* _Extracted entries_
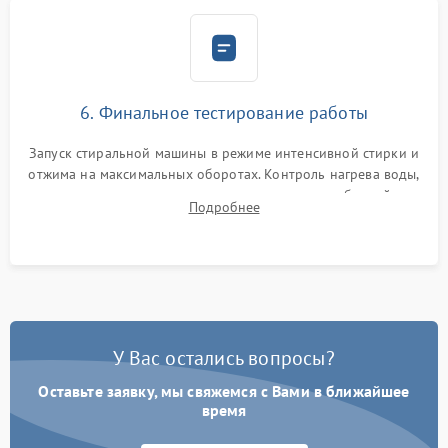
6. Финальное тестирование работы
Запуск стиральной машины в режиме интенсивной стирки и
отжима на максимальных оборотах. Контроль нагрева воды,
корректности слива, отсутствия излишних вибраций,
Подробнее
посторонних стуков и протечек под корпусом.
У Вас остались вопросы?
Оставьте заявку, мы свяжемся с Вами в ближайшее
время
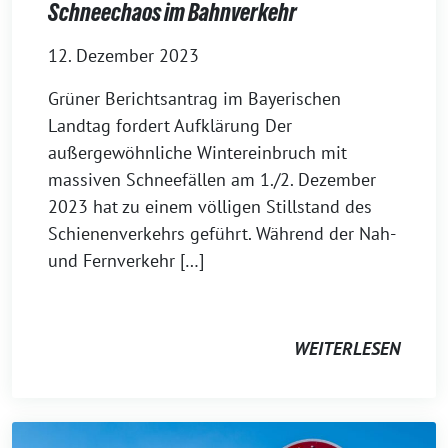
Schneechaos im Bahnverkehr
12. Dezember 2023
Grüner Berichtsantrag im Bayerischen
Landtag fordert Aufklärung Der
außergewöhnliche Wintereinbruch mit
massiven Schneefällen am 1./2. Dezember
2023 hat zu einem völligen Stillstand des
Schienenverkehrs geführt. Während der Nah-
und Fernverkehr […]
WEITERLESEN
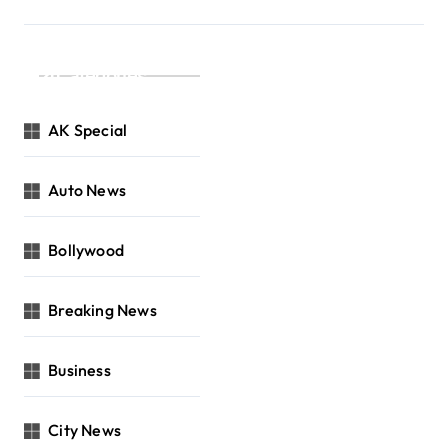
Categories
AK Special
Auto News
Bollywood
Breaking News
Business
City News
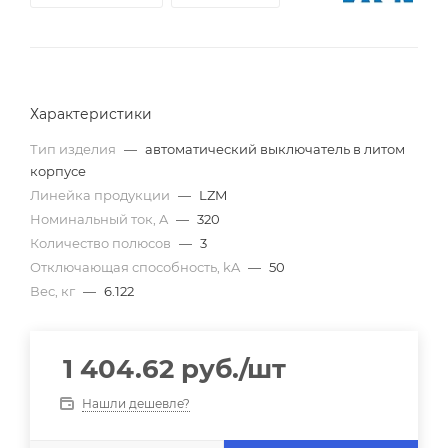
Характеристики
Тип изделия
—
автоматический выключатель в литом
корпусе
Линейка продукции
—
LZM
Номинальный ток, A
—
320
Количество полюсов
—
3
Отключающая способность, kA
—
50
Вес, кг
—
6.122
1 404.62
руб.
/шт
Нашли дешевле?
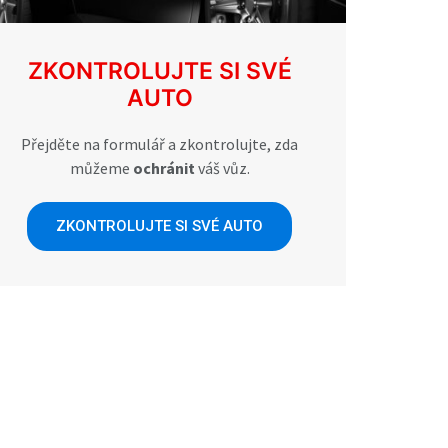
ZKONTROLUJTE SI SVÉ
AUTO
Přejděte na formulář a zkontrolujte, zda
můžeme
ochránit
váš vůz.
ZKONTROLUJTE SI SVÉ AUTO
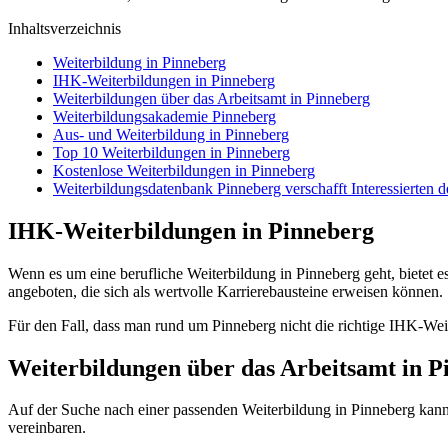
Inhaltsverzeichnis
Weiterbildung in Pinneberg
IHK-Weiterbildungen in Pinneberg
Weiterbildungen über das Arbeitsamt in Pinneberg
Weiterbildungsakademie Pinneberg
Aus- und Weiterbildung in Pinneberg
Top 10 Weiterbildungen in Pinneberg
Kostenlose Weiterbildungen in Pinneberg
Weiterbildungsdatenbank Pinneberg verschafft Interessierten 
IHK-Weiterbildungen in Pinneberg
Wenn es um eine berufliche Weiterbildung in Pinneberg geht, bietet es
angeboten, die sich als wertvolle Karrierebausteine erweisen können.
Für den Fall, dass man rund um Pinneberg nicht die richtige IHK-Wei
Weiterbildungen über das Arbeitsamt in P
Auf der Suche nach einer passenden Weiterbildung in Pinneberg kann
vereinbaren.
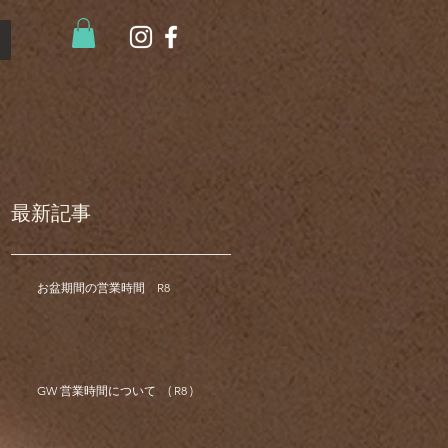
最新記事
お盆期間の営業時間 R8
GW 営業時間について ( R8 )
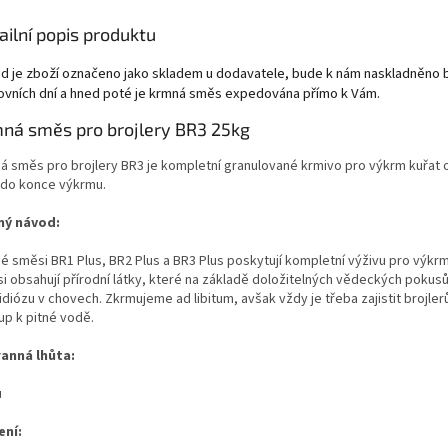
ailní popis produktu
d je zboží označeno jako skladem u dodavatele, bude k nám naskladněno
ovních dní a hned poté je krmná směs expedována přímo k Vám.
ná směs pro brojlery BR3 25kg
á směs pro brojlery BR3 je kompletní granulované krmivo pro výkrm kuřat 
í do konce výkrmu.
ý návod:
é směsi BR1 Plus, BR2 Plus a BR3 Plus poskytují kompletní výživu pro výkrm
i obsahují přírodní látky, které na základě doložitelných vědeckých pokusů 
diózu v chovech. Zkrmujeme ad libitum, avšak vždy je třeba zajistit brojler
up k pitné vodě.
anná lhůta:
ů
ení:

* _What this task involves_
Reproduce all of the text in the material above, line for line and word for word, in its original order. Leave the pictures out of your answer.

* _Response below_
6. Финальное тестирование работы
Запуск стиральной машины в режиме интенсивной стирки и
отжима на максимальных оборотах. Контроль нагрева воды,
корректности слива, отсутствия излишних вибраций,
Подробнее
посторонних стуков и протечек под корпусом.
У Вас остались вопросы?
Оставьте заявку, мы свяжемся с Вами в ближайшее
время
Schneechaos im Bahnverkehr
12. Dezember 2023
Grüner Berichtsantrag im Bayerischen
Landtag fordert Aufklärung Der
außergewöhnliche Wintereinbruch mit
massiven Schneefällen am 1./2. Dezember
2023 hat zu einem völligen Stillstand des
Schienenverkehrs geführt. Während der Nah-
und Fernverkehr […]
WEITERLESEN
Categories
AK Special
Auto News
Bollywood
Breaking News
Business
City News
Характеристики
Тип изделия
—
автоматический выключатель в литом
корпусе
Линейка продукции
—
LZM
Номинальный ток, A
—
320
Количество полюсов
—
3
Отключающая способность, kA
—
50
Вес, кг
—
6.122
1 404.62
руб.
/шт
Нашли дешевле?
ZKONTROLUJTE SI SVÉ
AUTO
Přejděte na formulář a zkontrolujte, zda
můžeme
ochránit
váš vůz.
ZKONTROLUJTE SI SVÉ AUTO
Inhaltsverzeichnis
Weiterbildung in Pinneberg
IHK-Weiterbildungen in Pinneberg
Weiterbildungen über das Arbeitsamt in Pinneberg
Weiterbildungsakademie Pinneberg
Aus- und Weiterbildung in Pinneberg
Top 10 Weiterbildungen in Pinneberg
Kostenlose Weiterbildungen in Pinneberg
Weiterbildungsdatenbank Pinneberg verschafft Interessierten 
IHK-Weiterbildungen in Pinneberg
Wenn es um eine berufliche Weiterbildung in Pinneberg geht, bietet es
angeboten, die sich als wertvolle Karrierebausteine erweisen können.
Für den Fall, dass man rund um Pinneberg nicht die richtige IHK-Wei
Weiterbildungen über das Arbeitsamt in P
Auf der Suche nach einer passenden Weiterbildung in Pinneberg kann
vereinbaren.
最新記事
お盆期間の営業時間 R8
GW 営業時間について ( R8 )
ailní popis produktu
d je zboží označeno jako skladem u dodavatele, bude k nám naskladněno
ovních dní a hned poté je krmná směs expedována přímo k Vám.
ná směs pro brojlery BR3 25kg
á směs pro brojlery BR3 je kompletní granulované krmivo pro výkrm kuřat 
í do konce výkrmu.
ý návod:
é směsi BR1 Plus, BR2 Plus a BR3 Plus poskytují kompletní výživu pro výkrm
i obsahují přírodní látky, které na základě doložitelných vědeckých pokusů 
diózu v chovech. Zkrmujeme ad libitum, avšak vždy je třeba zajistit brojler
up k pitné vodě.
anná lhůta:
ů
ení:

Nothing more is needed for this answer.